« Pour écrire un seul vers, il faut avoir vu beaucoup de villes, d’hommes et de choses.
Il faut connaître les animaux, il faut sentir comment volent les oiseaux et savoir quel mouvement font les petites fleurs en s’ouvrant le matin.
Il faut pouvoir repenser à des chemins dans des régions inconnues, à des rencontres inattendues, à des jours d’enfance dont le mystère ne s’est pas encore éclairci.
Repenser à des jours passés dans des chambres calmes et contenues, à des matins au bord de la mer, à la mer elle-même, à des mers, à des nuits de voyage qui frémissaient très haut et volaient avec les étoiles…

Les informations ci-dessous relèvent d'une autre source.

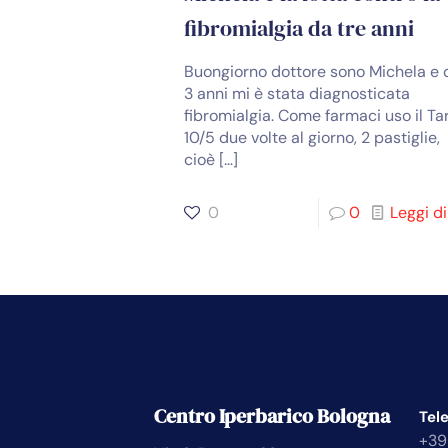
fibromialgia da tre anni
Buongiorno dottore sono Michela e 
3 anni mi è stata diagnosticata
fibromialgia. Come farmaci uso il Ta
10/5 due volte al giorno, 2 pastiglie,
cioè
[…]
0
0
Leggi di
Centro Iperbarico Bologna
Tel
+39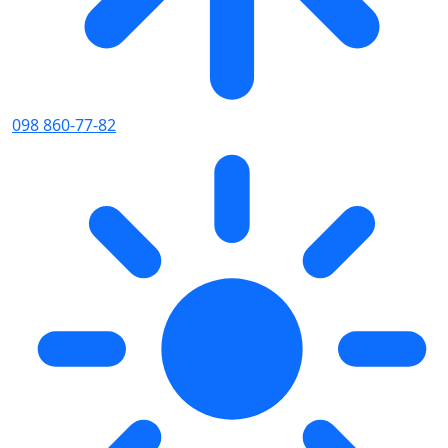
098 860-77-82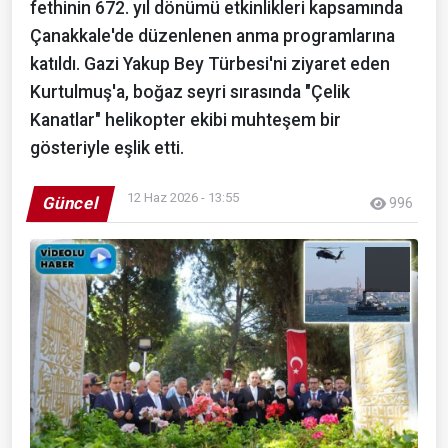
fethinin 672. yıl dönümü etkinlikleri kapsamında
Çanakkale'de düzenlenen anma programlarına
katıldı. Gazi Yakup Bey Türbesi'ni ziyaret eden
Kurtulmuş'a, boğaz seyri sırasında "Çelik
Kanatlar" helikopter ekibi muhteşem bir
gösteriyle eşlik etti.
12 Haz 2026 - 13:55
Güncel
996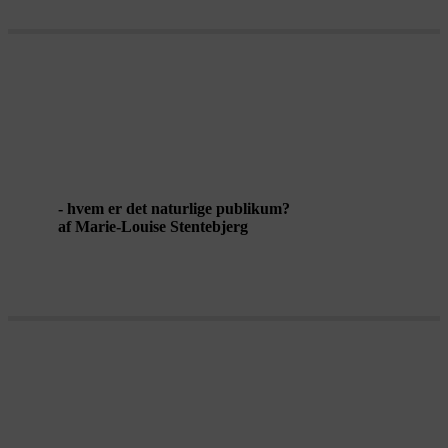
PERFORMANCE FOR WHOEVER
IS THERE
- hvem er det naturlige publikum?
af Marie-Louise Stentebjerg
HERFRA MIN VERDEN GÅR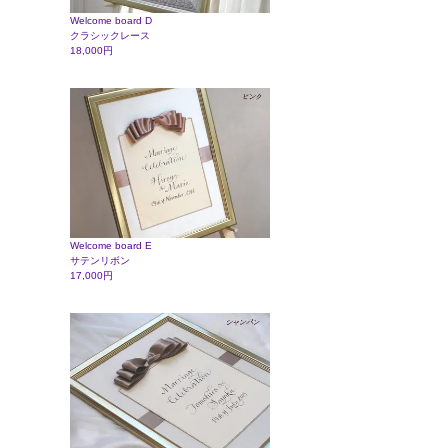
Welcome board D
クラシックレース
18,000円
Welcome board E
サテンリボン
17,000円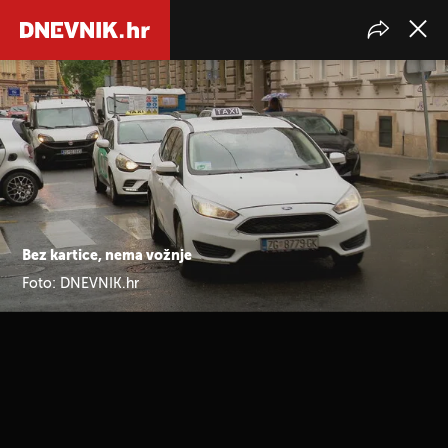
Bez kartice, nema vožnje
Foto: DNEVNIK.hr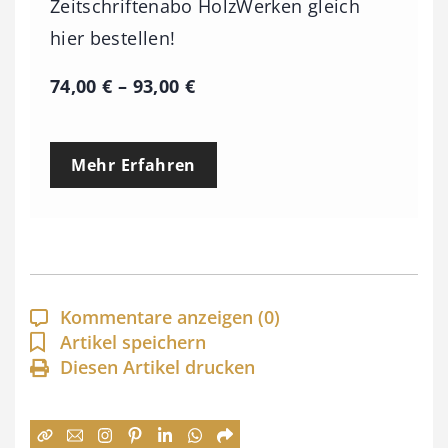
Zeitschriftenabo HolzWerken gleich
hier bestellen!
P
74,00
€
–
93,00
€
r
e
Mehr Erfahren
i
s
s
p
a
Kommentare anzeigen
(0)
n
Artikel speichern
Diesen Artikel drucken
n
e
: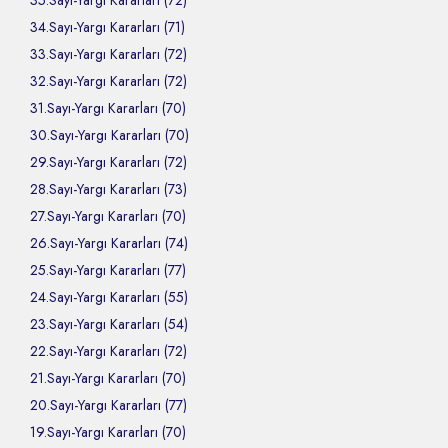
35.Sayı-Yargı Kararları (72)
34.Sayı-Yargı Kararları (71)
33.Sayı-Yargı Kararları (72)
32.Sayı-Yargı Kararları (72)
31.Sayı-Yargı Kararları (70)
30.Sayı-Yargı Kararları (70)
29.Sayı-Yargı Kararları (72)
28.Sayı-Yargı Kararları (73)
27.Sayı-Yargı Kararları (70)
26.Sayı-Yargı Kararları (74)
25.Sayı-Yargı Kararları (77)
24.Sayı-Yargı Kararları (55)
23.Sayı-Yargı Kararları (54)
22.Sayı-Yargı Kararları (72)
21.Sayı-Yargı Kararları (70)
20.Sayı-Yargı Kararları (77)
19.Sayı-Yargı Kararları (70)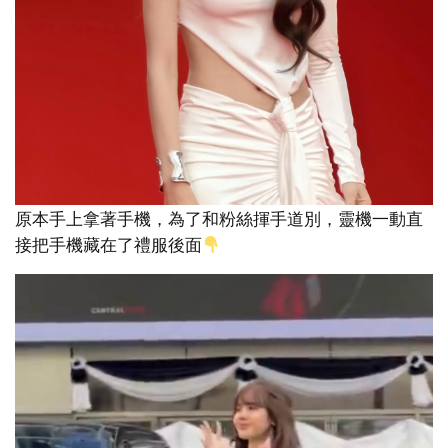
原本手上拿著手機，為了和粉絲揮手道別，靈機一動直
接把手機藏在了禮服後面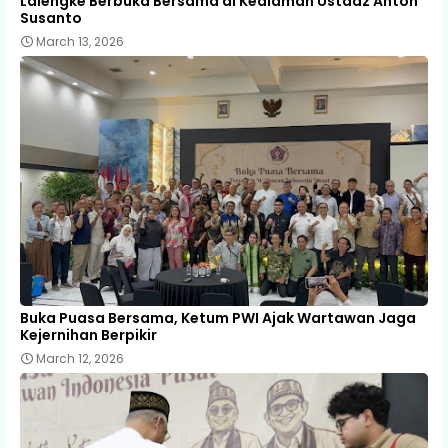
Lalengke Berbuka Bersama di Kediaman Ustadz Anton
Susanto
March 13, 2026
Buka Puasa Bersama, Ketum PWI Ajak Wartawan Jaga
Kejernihan Berpikir
March 12, 2026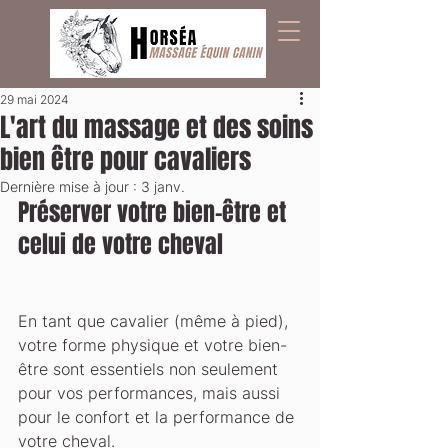
29 mai 2024
L'art du massage et des soins
bien être pour cavaliers
Dernière mise à jour :
3 janv.
Préserver votre bien-être et 
celui de votre cheval
En tant que cavalier (même à pied), 
votre forme physique et votre bien-
être sont essentiels non seulement 
pour vos performances, mais aussi 
pour le confort et la performance de 
votre cheval. 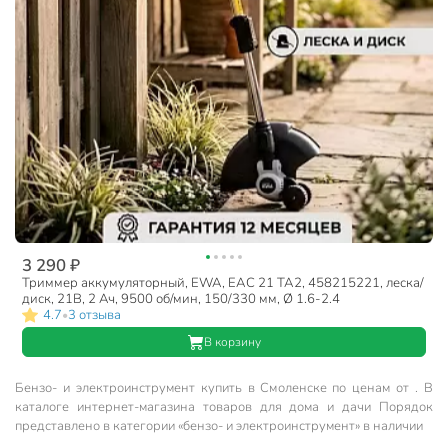
3 290 ₽
Триммер аккумуляторный, EWA, ЕАС 21 ТА2, 458215221, леска/
диск, 21В, 2 Ач, 9500 об/мин, 150/330 мм, Ø 1.6-2.4
4.7
3 отзыва
•
В корзину
Бензо- и электроинструмент купить в Смоленске по ценам от . В
каталоге интернет-магазина товаров для дома и дачи Порядок
представлено в категории «бензо- и электроинструмент» в наличии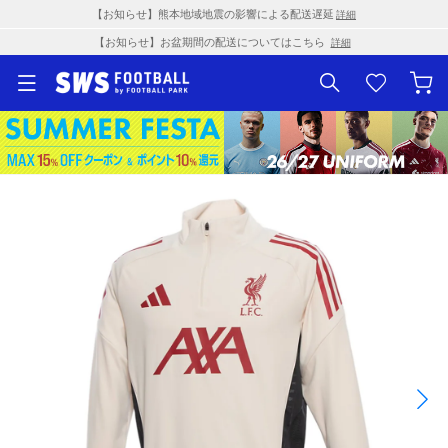
【お知らせ】熊本地域地震の影響による配送遅延
詳細
【お知らせ】お盆期間の配送についてはこちら
詳細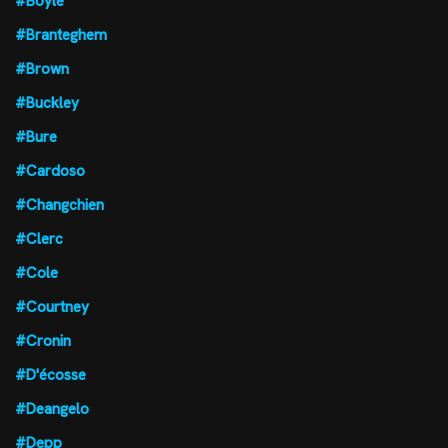
#Boyle
#Branteghem
#Brown
#Buckley
#Bure
#Cardoso
#Changchien
#Clerc
#Cole
#Courtney
#Cronin
#D'écosse
#Deangelo
#Depp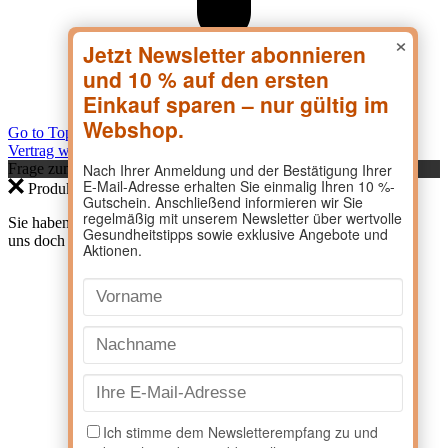
×
Go to Top
Vertrag widerrufen
Frage zum Produkt?
Produktanfrage
Sie haben eine Frage zu einem Produkt? Dann kontaktieren Sie
uns doch direkt hier.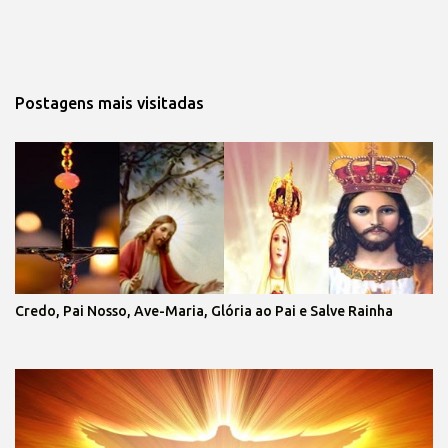
Postagens mais visitadas
Credo, Pai Nosso, Ave-Maria, Glória ao Pai e Salve Rainha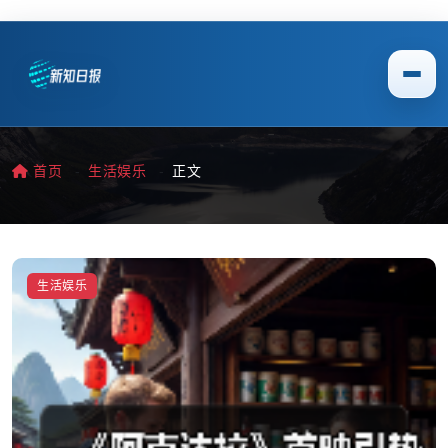
首页
生活娱乐
正文
生活娱乐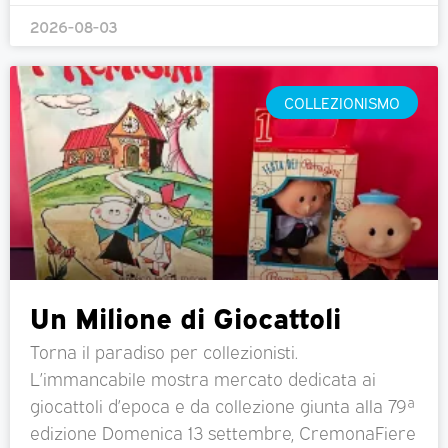
2026-08-03
COLLEZIONISMO
Un Milione di Giocattoli
Torna il paradiso per collezionisti.
L’immancabile mostra mercato dedicata ai
giocattoli d’epoca e da collezione giunta alla 79ª
edizione Domenica 13 settembre, CremonaFiere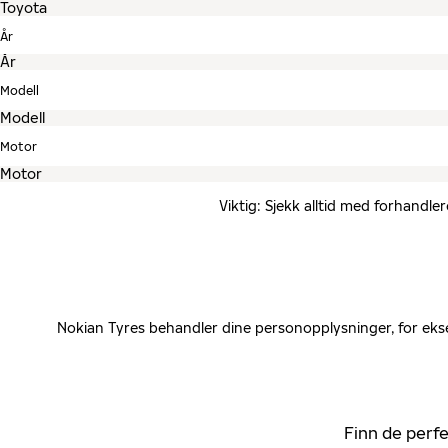
År
Modell
Motor
Viktig: Sjekk alltid med forhandle
Nokian Tyres behandler dine personopplysninger, for ekse
Finn de perfe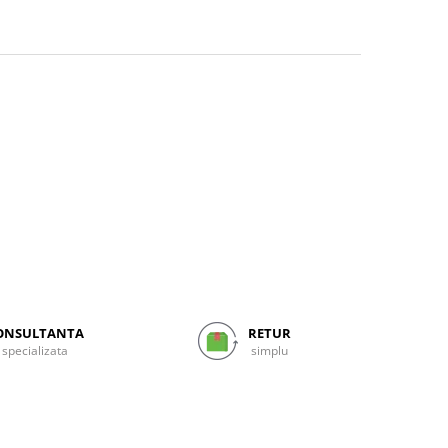
ONSULTANTA
RETUR
specializata
simplu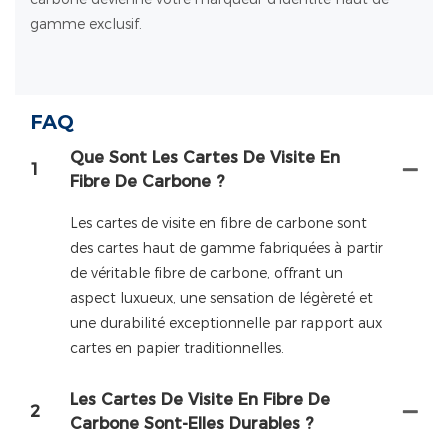
gamme exclusif.
FAQ
Que Sont Les Cartes De Visite En
1
Fibre De Carbone ?
Les cartes de visite en fibre de carbone sont
des cartes haut de gamme fabriquées à partir
de véritable fibre de carbone, offrant un
aspect luxueux, une sensation de légèreté et
une durabilité exceptionnelle par rapport aux
cartes en papier traditionnelles.
Les Cartes De Visite En Fibre De
2
Carbone Sont-Elles Durables ?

Et il ne suffit pas de savoir penser à tout cela, il faut avoir des souvenirs de beaucoup de nuits d’amour dont aucune ne ressemblait à l’autre.
Il faut aussi avoir été auprès de mourants, être resté assis auprès de morts, dans la chambre, avec la fenêtre ouverte et les bruits qui venaient par à-coups…
Et il ne suffit même pas d’avoir des souvenirs, il faut savoir les oublier quand ils sont nombreux.
Et il faut avoir la grande patience qu’ils reviennent car ce n’est que quand ils deviennent en nous sang, regard, geste, lorsqu’ils ne se distinguent plus de nous, ce n’est qu’alors qu’il peut arriver qu’en une heure très rare, du milieu d’eux, se lève le premier mot d’un vers ».
Rainer Maria Rilke – Lettres à un jeune poète.